-- Required work --
Only these lines of the data below are wanted: the one with "### まずやるべきこと", the one with "## Available Scripts", and any lines between them, each repeated exactly.

Excerpts from a dataset
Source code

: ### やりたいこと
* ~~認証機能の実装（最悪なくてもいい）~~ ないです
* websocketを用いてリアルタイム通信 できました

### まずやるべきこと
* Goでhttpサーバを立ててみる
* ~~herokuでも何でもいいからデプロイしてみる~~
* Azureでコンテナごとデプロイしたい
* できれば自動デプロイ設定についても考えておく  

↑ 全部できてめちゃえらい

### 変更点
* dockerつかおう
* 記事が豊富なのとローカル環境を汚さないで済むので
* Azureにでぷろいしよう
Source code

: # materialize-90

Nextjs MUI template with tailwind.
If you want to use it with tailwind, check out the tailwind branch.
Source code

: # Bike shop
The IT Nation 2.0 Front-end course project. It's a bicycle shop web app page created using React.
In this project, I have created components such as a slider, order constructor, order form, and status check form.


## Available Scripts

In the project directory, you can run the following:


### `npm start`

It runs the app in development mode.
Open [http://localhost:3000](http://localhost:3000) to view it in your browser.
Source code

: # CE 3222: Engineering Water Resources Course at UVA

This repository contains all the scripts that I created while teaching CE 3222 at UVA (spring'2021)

-- Task solution --
### まずやるべきこと
* Goでhttpサーバを立ててみる
* ~~herokuでも何でもいいからデプロイしてみる~~
* Azureでコンテナごとデプロイしたい
* できれば自動デプロイ設定についても考えておく  

↑ 全部できてめちゃえらい

### 変更点
* dockerつかおう
* 記事が豊富なのとローカル環境を汚さないで済むので
* Azureにでぷろいしよう
Source code

: # materialize-90

Nextjs MUI template with tailwind.
If you want to use it with tailwind, check out the tailwind branch.
Source code

: # Bike shop
The IT Nation 2.0 Front-end course project. It's a bicycle shop web app page created using React.
In this project, I have created components such as a slider, order constructor, order form, and status check form.


## Available Scripts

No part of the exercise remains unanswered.